Start of Page extract
I dislike Apple. I'll never buy Apple. But Apple might just create the best search engine there is, with the right incentives.

marta_morena_28 wrote at 2020-10-28 15:37:04:

Interesting, right? I wonder who actually reads all this filler material. If I can't seem to find what I was looking for on a website within one or two seconds I click back and check the next one. If everyone would do that, sites that organize their information like an attention blackhole, would very soon disappear ;(.

xdavidliu wrote at 2020-10-28 15:39:00:

> Websites are totally diluted with ridiculous amount of useless blabla become SEO is the way.

Can you rephrase this sentence? There's a point you're making in this sentence that I'm not getting, and I would like to. Thanks

rootusrootus wrote at 2020-10-28 12:54:41:

At least it gives you the option to choose. Some people will be more willing to pay directly rather than endure ads.

blocked_again wrote at 2020-10-28 12:55:31:

Some people just use adblock.

chongli wrote at 2020-10-28 13:14:11:

Ad-blockers can only remove content you don’t want to see. What they can’t do is get Google to show you the results they’ve buried on page N because they’ve reinterpreted your query in order to steer you toward popular, commercial sites that happen to be Google’s partners.

zouhair wrote at 2020-10-28 13:59:39:

Why do you think Apple would not do that?

chongli wrote at 2020-10-28 16:31:19:

We don't know. What we do know is that Apple generates their revenue from hardware sales, App Store commissions, and subscriptions to their music and tv services. Google generates most of their revenue from ads.

I took the above information and hazarded an educated guess that Apple probably won't pivot into the ad business and attempt to compete against Google with a conventional ad-driven search engine. They might do that, but I think it's less likely.

simonh wrote at 2020-10-28 14:57:17:

We simply don’t know.

srtjstjsj wrote at 2020-10-28 15:27:23:

Will Apple let me see website that "replicate iOS's built-in functionality" or fail review, or don't pay a $100/yr listing fee?

rootusrootus wrote at 2020-10-28 13:00:05:

And some people consider that theft.

blocked_again wrote at 2020-10-28 16:44:15:

The company has the option to stop providing their service to users who use adblock. And they have decided not to do that. If they don't have any issue I don't see why I should have any issue using adblock either.

PrinceKropotkin wrote at 2020-10-28 13:09:43:

That implies any kind of honest transaction took place first.

rootusrootus wrote at 2020-10-28 14:18:15:

Y'all are jumping through some serious mental hoops. Nobody on HN can claim to be naive enough not to understand the ad model of financing content, so ad blocking IS essentially theft. Avoid the content if you find the means of paying for it objectionable; vote with your wallet.

travisgriggs wrote at 2020-10-28 15:08:40:

I don't follow this argument. Let's pretend I was using a "normal" browser with no extensions. Would I then face the moral dilemma of how long to look at the ads? Or how often to click on them?
End of Page extract
> **Exercise set**:
1) Switch "hardware sales" to "device sales" in the stretch of the comment thread from "Ad-blockers can only" through "it's less likely.".
2) List every source of revenue that the comment thread says Apple generates its revenue from.
The data that comes next is separate material, unrelated to the comment thread.
Start of Data shown
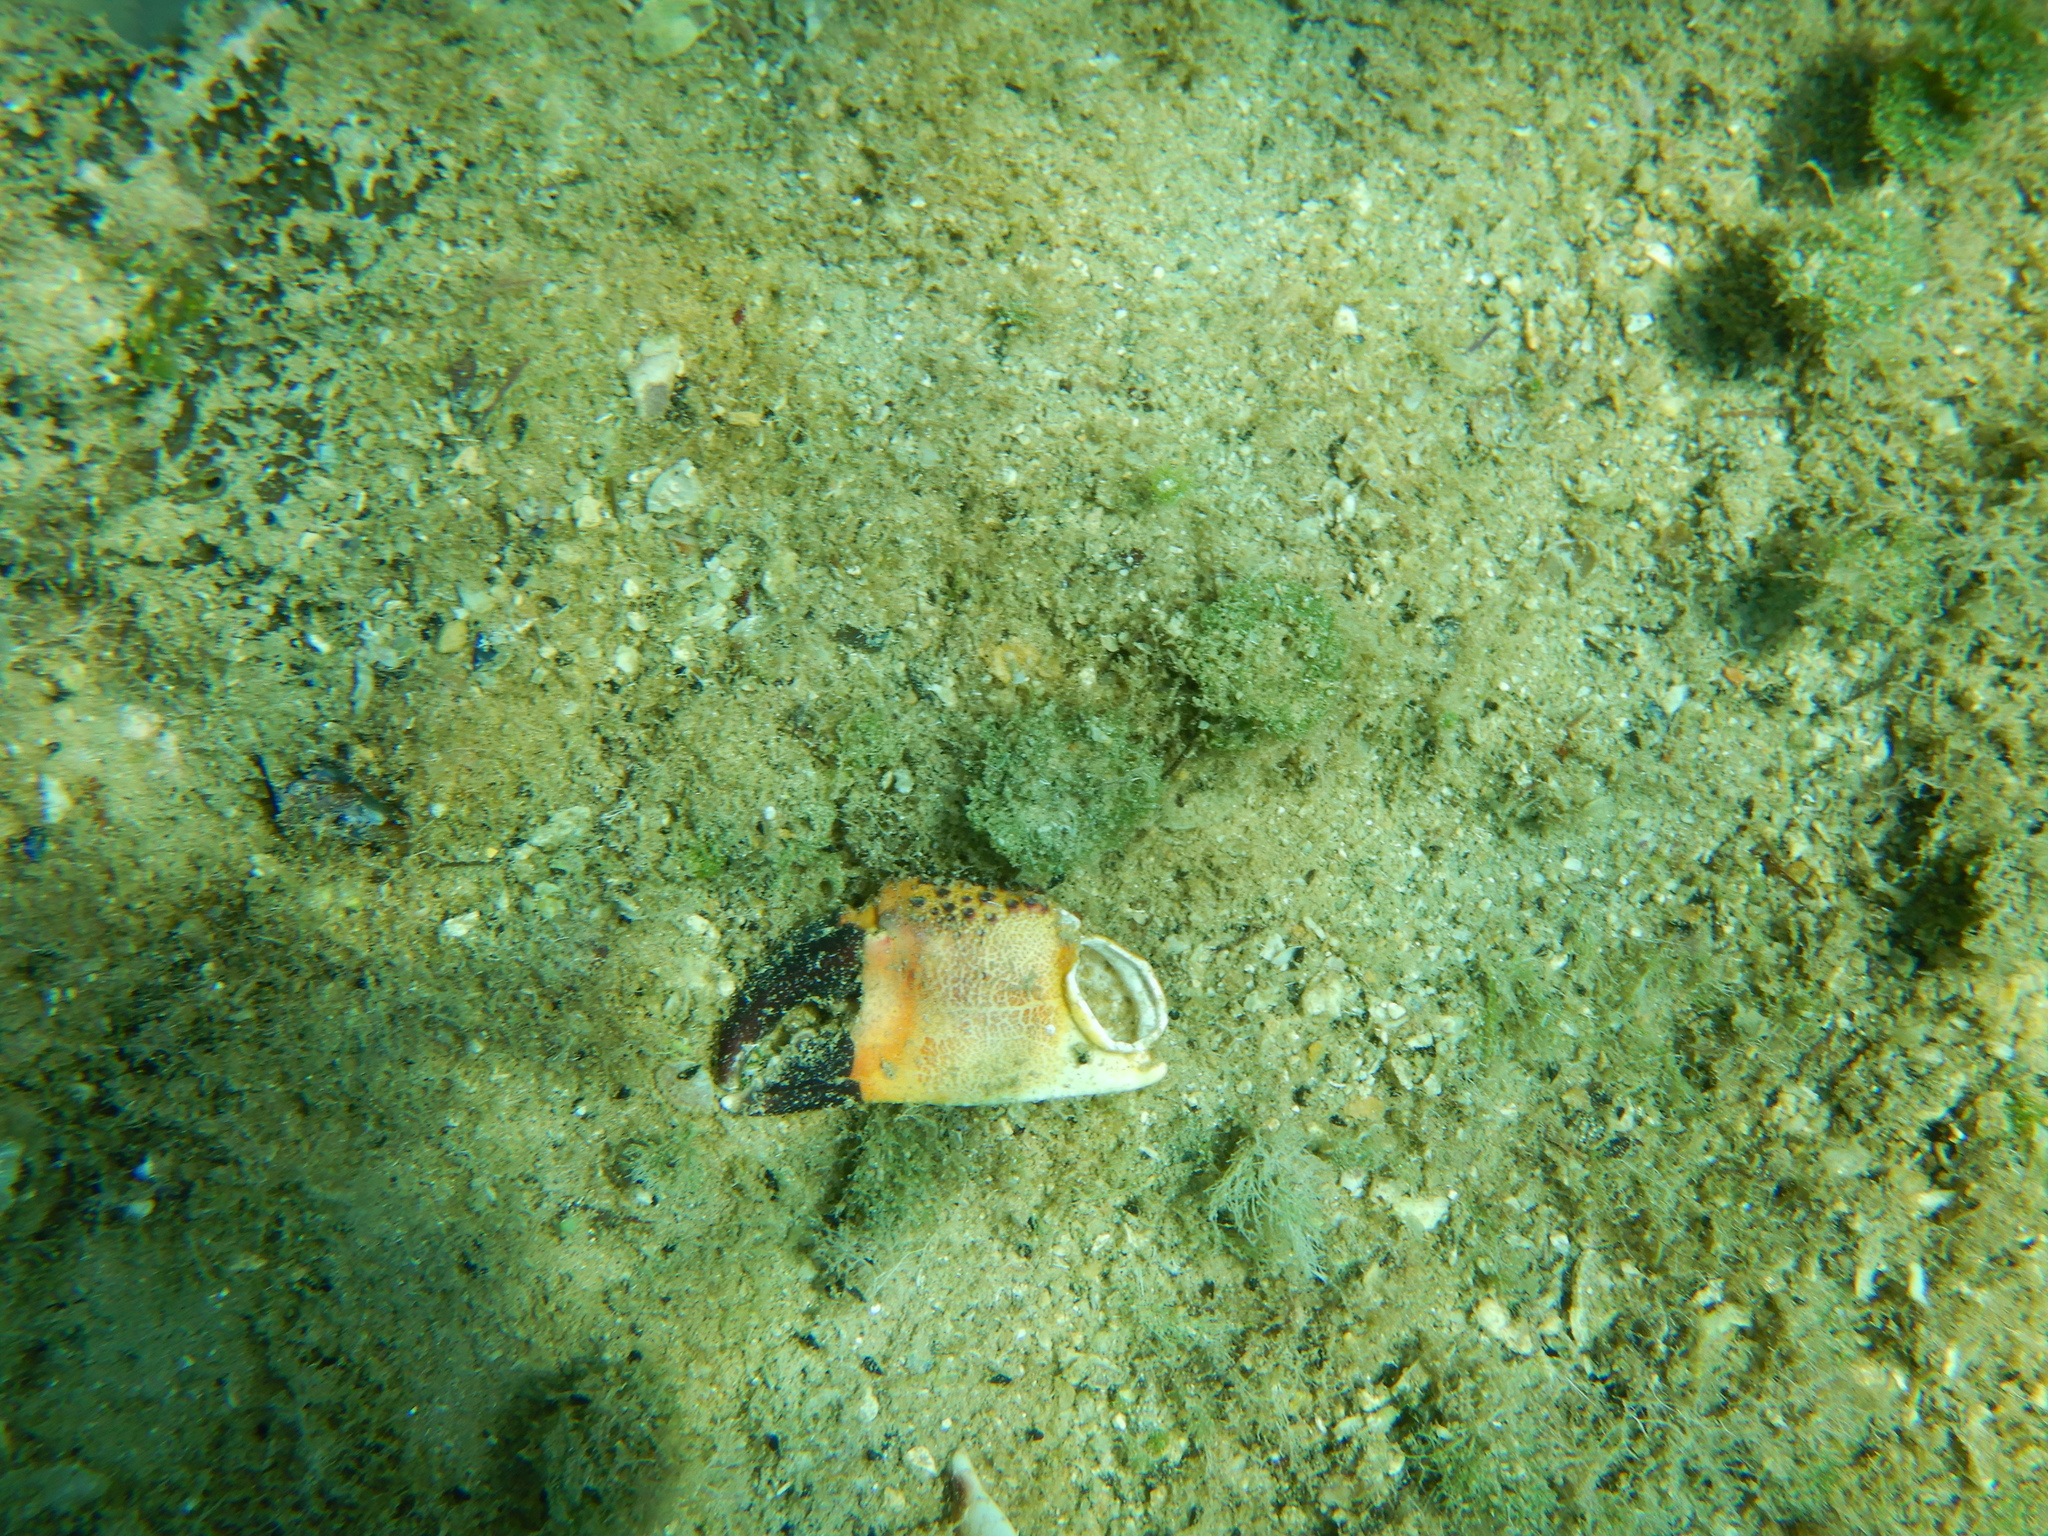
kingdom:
End of Data shown
> **Task-by-task solutions**:
1)
Ad-blockers can only remove content you don’t want to see. What they can’t do is get Google to show you the results they’ve buried on page N because they’ve reinterpreted your query in order to steer you toward popular, commercial sites that happen to be Google’s partners.

zouhair wrote at 2020-10-28 13:59:39:

Why do you think Apple would not do that?

chongli wrote at 2020-10-28 16:31:19:

We don't know. What we do know is that Apple generates their revenue from device sales, App Store commissions, and subscriptions to their music and tv services. Google generates most of their revenue from ads.

I took the above information and hazarded an educated guess that Apple probably won't pivot into the ad business and attempt to compete against Google with a conventional ad-driven search engine. They might do that, but I think it's less likely.

2)
- Hardware sales
- App Store commissions
- Subscriptions to their music and tv services